12. The extraction system as claimed in claim 10, further comprising a second filtration device situated between the first and second ends of the return pipe.

13. The extraction system as claimed in claim 10, in which the second end of the return pipe is situated in the tank at a given height suitable for avoiding the intake of particles settled at the bottom of the tank or particles suspended on the surface of the liquid contained in the tank.

14. The method as claimed in claim 2, in which, during step b), each application criterion linked to the state of the liquid in the tank corresponds to the meeting of at least one given condition of the following conditions: the tank contains a quantity of liquid greater than a given threshold value;the vehicle is stationary;a value associated with a given quality criterion of the liquid is greater than a given threshold value; andthe time elapsed between two given driving cycles of the vehicle is greater than a given threshold value.

15. The method as claimed in claim 3, in which, during step b), each application criterion linked to the state of the liquid in the tank corresponds to the meeting of at least one given condition of the following conditions: the tank contains a quantity of liquid greater than a given threshold value;the vehicle is stationary;a value associated with a given quality criterion of the liquid is greater than a given threshold value; andthe time elapsed between two given driving cycles of the vehicle is greater than a given threshold value.
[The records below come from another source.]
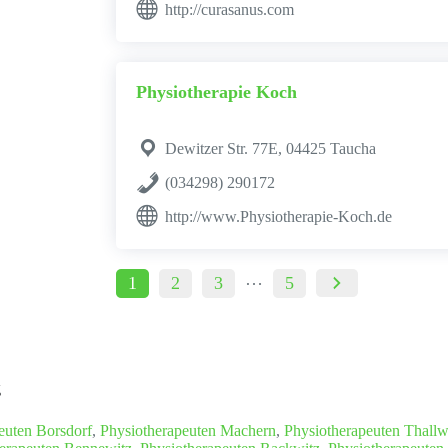
http://curasanus.com
Physiotherapie Koch
Dewitzer Str. 77E, 04425 Taucha
(034298) 290172
http://www.Physiotherapie-Koch.de
…
1
2
3
5
g
euten Borsdorf
,
Physiotherapeuten Machern
,
Physiotherapeuten Thallw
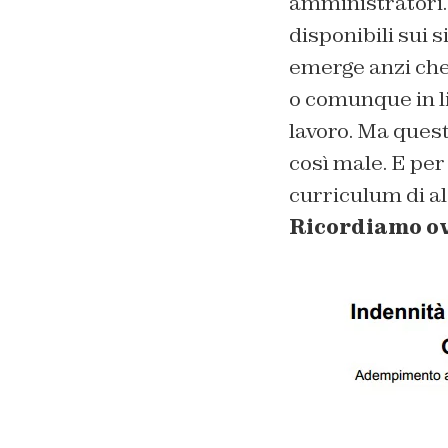
amministratori. 
disponibili sui s
emerge anzi che
o comunque in l
lavoro. Ma questo
così male. E per
curriculum di al
Ricordiamo ov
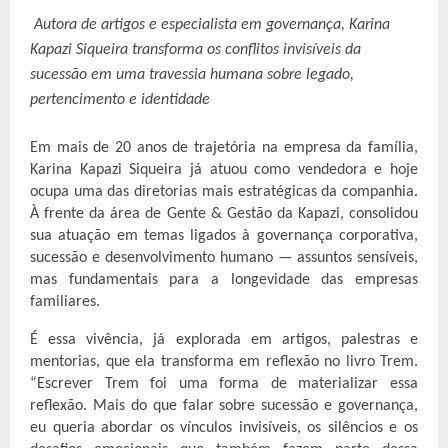
Autora de artigos e especialista em governança, Karina 
Kapazi Siqueira transforma os conflitos invisíveis da 
sucessão em uma travessia humana sobre legado, 
pertencimento e identidade
Em mais de 20 anos de trajetória na empresa da família, 
Karina Kapazi Siqueira já atuou como vendedora e hoje 
ocupa uma das diretorias mais estratégicas da companhia. 
À frente da área de Gente & Gestão da Kapazi, consolidou 
sua atuação em temas ligados à governança corporativa, 
sucessão e desenvolvimento humano — assuntos sensíveis, 
mas fundamentais para a longevidade das empresas 
familiares.
É essa vivência, já explorada em artigos, palestras e 
mentorias, que ela transforma em reflexão no livro Trem. 
“Escrever Trem foi uma forma de materializar essa 
reflexão. Mais do que falar sobre sucessão e governança, 
eu queria abordar os vínculos invisíveis, os silêncios e os 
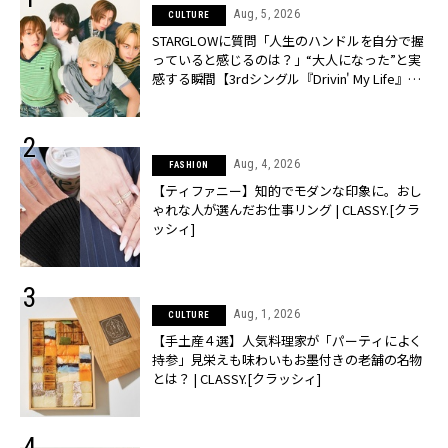
Aug, 5, 2026
CULTURE
STARGLOWに質問「人生のハンドルを自分で握
っていると感じるのは？」“大️人になった”と実
感する瞬間【3rdシングル『Drivin' My Life』発
売】 | CLASSY.[クラッシィ]
Aug, 4, 2026
FASHION
【ティファニー】知的でモダンな印象に。おし
ゃれな人が選んだお仕事リング | CLASSY.[クラ
ッシィ]
Aug, 1, 2026
CULTURE
【手土産４選】人気料理家が「パーティによく
持参」見栄えも味わいもお墨付きの老舗の名物
とは？ | CLASSY.[クラッシィ]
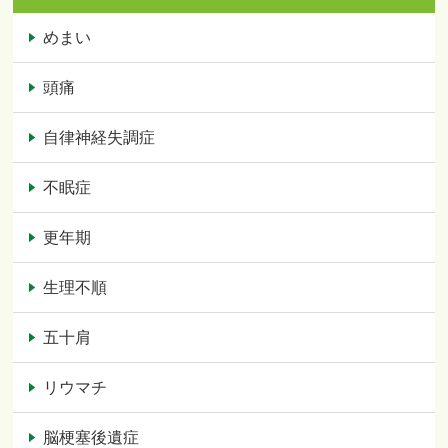
めまい
頭痛
自律神経失調症
不眠症
更年期
生理不順
五十肩
リウマチ
脳梗塞後遺症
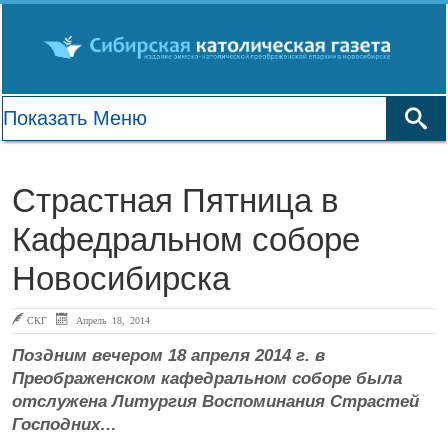
Страстная Пятница в
Кафедральном соборе
Новосибирска
СКГ
Апрель 18, 2014
Поздним вечером 18 апреля 2014 г. в
Преображенском кафедральном соборе была
отслужена Литургия Воспоминания Страстей
Господних…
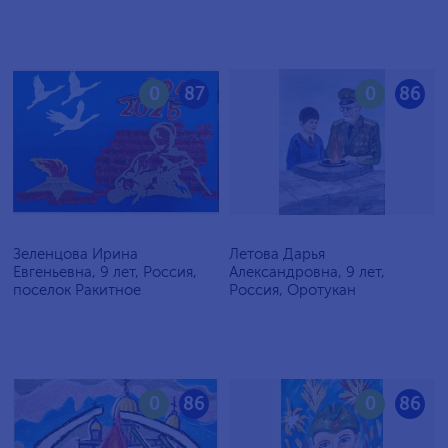
0
87
0
86
Зеленцова Ирина
Летова Дарья
Евгеньевна, 9 лет, Россия,
Александровна, 9 лет,
поселок Ракитное
Россия, Оротукан
0
86
0
86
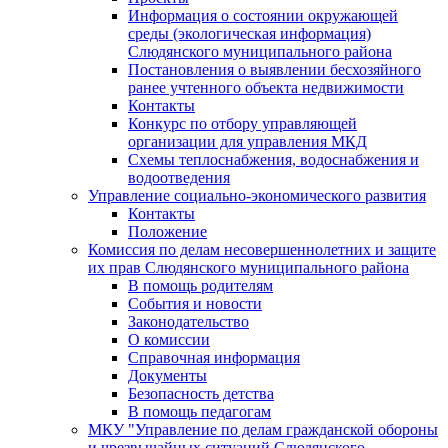
Информация о состоянии окружающей
среды (экологическая информация)
Слюдянского муниципального района
Постановления о выявлении бесхозяйного
ранее учтенного объекта недвижимости
Контакты
Конкурс по отбору управляющей
организации для управления МКД
Схемы теплоснабжения, водоснабжения и
водоотведения
Управление социально-экономического развития
Контакты
Положение
Комиссия по делам несовершеннолетних и защите
их прав Слюдянского муниципального района
В помощь родителям
События и новости
Законодательство
О комиссии
Справочная информация
Документы
Безопасность детства
В помощь педагогам
МКУ "Управление по делам гражданской обороны
и чрезвычайных ситуаций Слюдянского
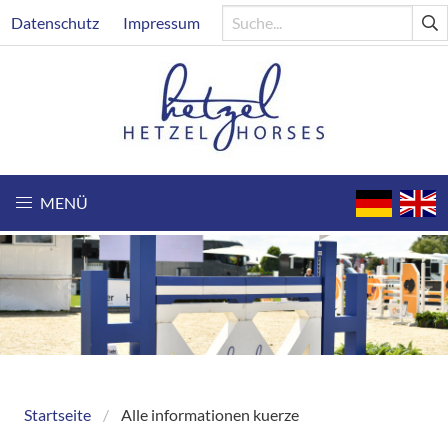
Direkt
Header
Datenschutz
Impressum
zum
Inhalt
MENÜ
Startseite
Alle informationen kuerze
Breadcrumb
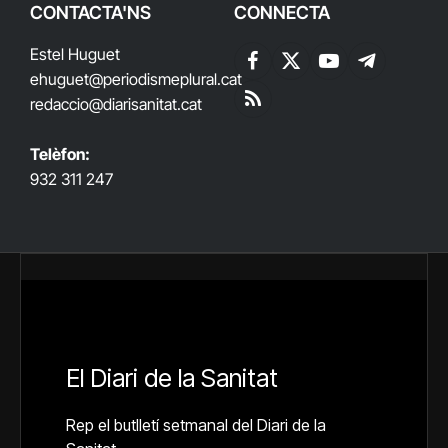
CONTACTA'NS
CONNECTA
Estel Huguet
Facebook
X
YouTube
Telegram
ehuguet
@periodismeplural.cat
(Twitter)
redaccio@diarisanitat.cat
RSS
Telèfon:
932 311 247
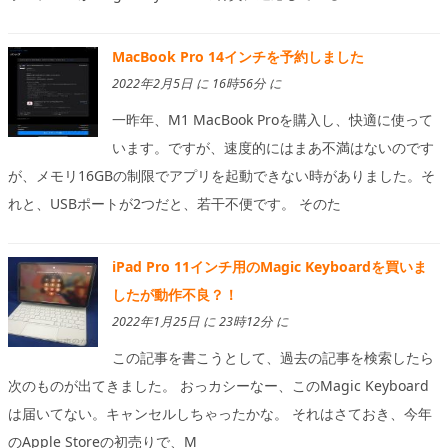
MacBook Pro 14インチを予約しました
2022年2月5日 に 16時56分 に
一昨年、M1 MacBook Proを購入し、快適に使って
います。ですが、速度的にはまあ不満はないのです
が、メモリ16GBの制限でアプリを起動できない時がありました。そ
れと、USBポートが2つだと、若干不便です。 そのた
iPad Pro 11インチ用のMagic Keyboardを買いま
したが動作不良？！
2022年1月25日 に 23時12分 に
この記事を書こうとして、過去の記事を検索したら
次のものが出てきました。 おっカシーなー、このMagic Keyboard
は届いてない。キャンセルしちゃったかな。 それはさておき、今年
のApple Storeの初売りで、M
16. The method as claimed in claim 2, in which, during step c), the generation of the reverse stream of liquid going from the tank to the tank, in the direction from the return pipe towards the suction pipe, is stopped when at least one of the following conditions is met: the reverse stream is generated for a time greater than a given threshold value;the pressure measured in the pressure pipe by a pressure sensor drops by a value greater than a given threshold value in a given time interval; andthe pressure measured in the pressure pipe by a pressure sensor drops is greater than a given threshold value for a given time.

17. The method as claimed in claim 3, in which, during step c), the generation of the reverse stream of liquid going from the tank to the tank, in the direction from the return pipe towards the suction pipe, is stopped when at least one of the following conditions is met: the reverse stream is generated for a time greater than a given threshold value;the pressure measured in the pressure pipe by a pressure sensor drops by a value greater than a given threshold value in a given time interval; andthe pressure measured in the pressure pipe by a pressure sensor drops is greater than a given threshold value for a given time.

18. The method as claimed in claim 4, in which, during step c), the generation of the reverse stream of liquid going from the tank to the tank, in the direction from the return pipe towards the suction pipe, is stopped when at least one of the following conditions is met: the reverse stream is generated for a time greater than a given threshold value;the pressure measured in the pressure pipe by a pressure sensor drops by a value greater than a given threshold value in a given time interval; andthe pressure measured in the pressure pipe by a pressure sensor drops is greater than a given threshold value for a given time.

19. The method as claimed in claim 5, in which, during step c), the generation of the reverse stream of liquid going from the tank to the tank, in the direction from the return pipe towards the suction pipe, is stopped when at least one of the following conditions is met: the reverse stream is generated for a time greater than a given threshold value;the pressure measured in the pressure pipe by a pressure sensor drops by a value greater than a given threshold value in a given time interval; andthe pressure measured in the pressure pipe by a pressure sensor drops is greater than a given threshold value for a given time.

20. The method as claimed in claim 2, further comprising, following the performance of step c), a second performance of step a) and, if the choking of the filtration device is detected, the storing in a memory of an item of information associated with the deterioration of the filtration device and/or the issuing of a warning, by means of a human-machine interface of the vehicle, indicating the deterioration of the filtration device.